Bringing you monthly news of key developments in intellectual property law.
TRADE MARKS
Sunrider Corporation v Vitasoy International Holdings Limited (High Court)
The High Court has granted in part an appeal by the proprietor of the mark VITALITE, registered for nutritional drinks and preparations for making such drinks, which was invalidated on the application of the proprietor of the mark VITA, registered for fruit drinks. The judge held that the registration should be reinstated in respect of herbal drinks, because, despite being specified in the same class in the two specifications, herbal drinks are not similar to juice drinks.
For the full judgment in this case, click here.
Adam Opel AG v Autec AG (European Court of Justice)
The ECJ has held that use of a manufacturer’s registered trade mark on a toy replica of the manufacturer’s product, where the manufacturer’s trade mark specification included toys, constitutes trade mark infringement under Article 5(1)(a) of the Trade Marks Directive if such use is liable to affect the mark’s function as a mark registered for toys.
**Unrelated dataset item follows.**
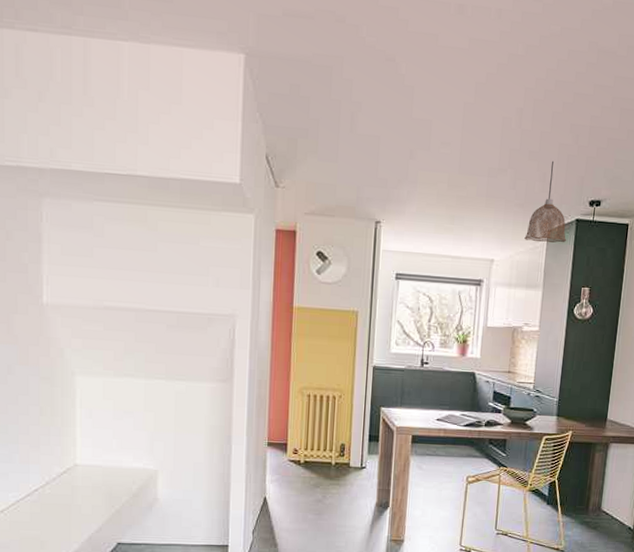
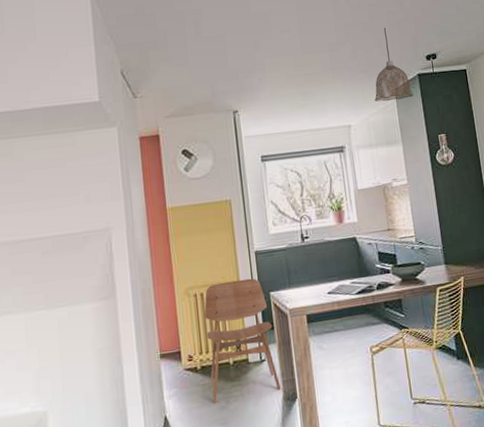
dining chair: none [310,388,378,496] -> present [204,278,281,404]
It also held that such use could also be prevented under Article 5(2) of the Directive if it is detrimental to the distinctive character or repute of the manufacturer’s trade mark. Such use is not permitted under Article 6(1)(b) of the Directive as indicating characteristics of the scale models.
For the full judgment in this case, click here.
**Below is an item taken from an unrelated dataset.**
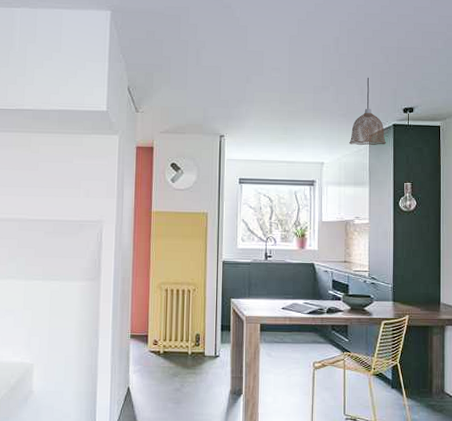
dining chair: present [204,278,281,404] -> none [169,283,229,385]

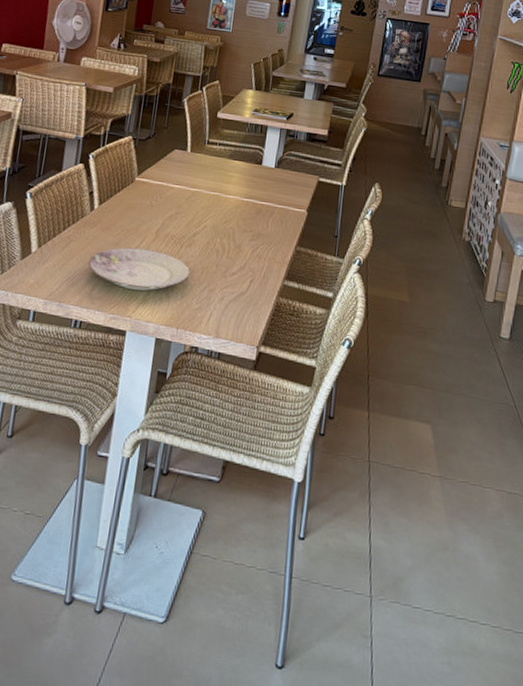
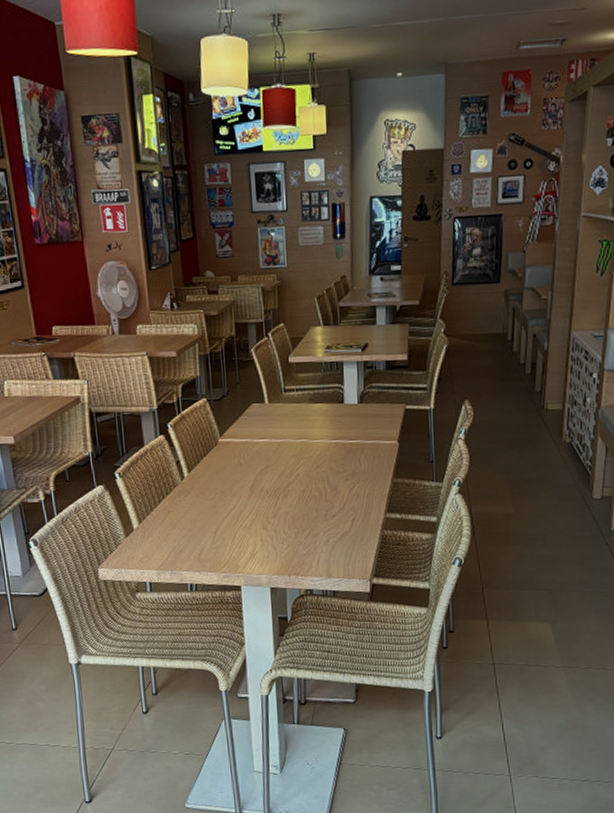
plate: present [88,247,191,291] -> none [191,506,292,548]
Anheuser-Busch Inc v Portugal (European Court of Human Rights)
The Grand Chamber of the European Court of Human Rights (ECHR) held that a trade mark application, like a trade mark, is a ‘possession’ under Article 1 of the First Protocol to the European Convention on Human Rights. The decision recognises the inherent value in a trade mark application and may be relied upon by those seeking to persuade national courts that Article 1 can be used to protect IP rights.
For the full judgment in this case, click here.
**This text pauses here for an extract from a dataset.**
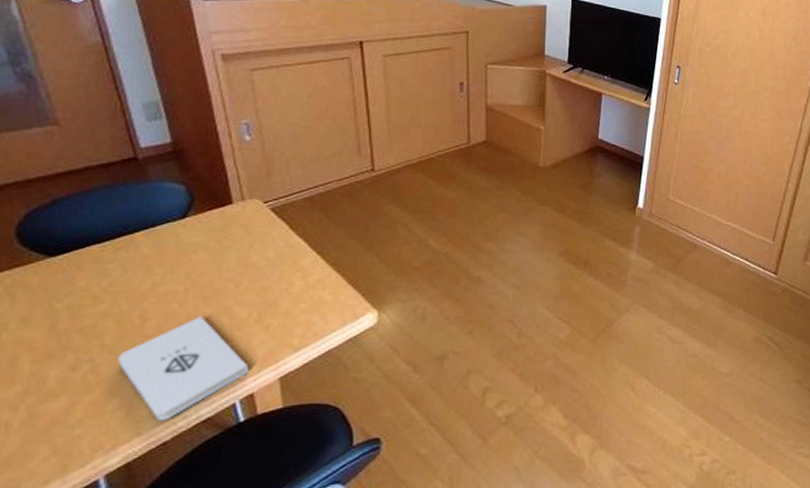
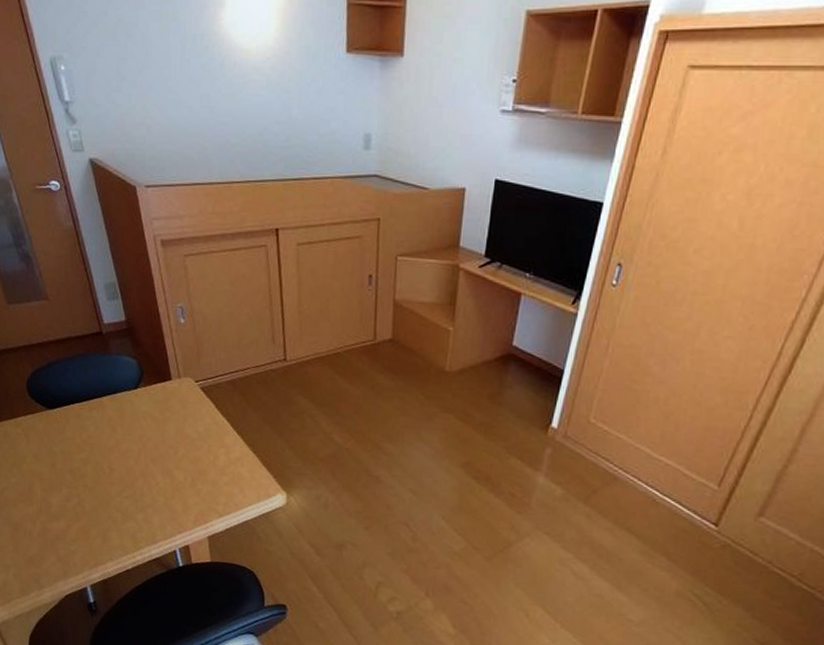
notepad: present [117,316,249,421] -> none [95,474,186,553]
Dyson Limited v Registrar of Trade Marks (European Court of Justice)
The ECJ has ruled against Dyson’s application to register the transparent “bin” which forms part of its vacuum cleaner as a trade mark. There was no sign which was capable of being a trade mark under Article 2 of the Trade Marks Directive. The ECJ did not think it necessary to answer the questions referred by the English court relating to circumstances where a non distinctive mark may have acquired distinctiveness (Article 3(3) of the Directive).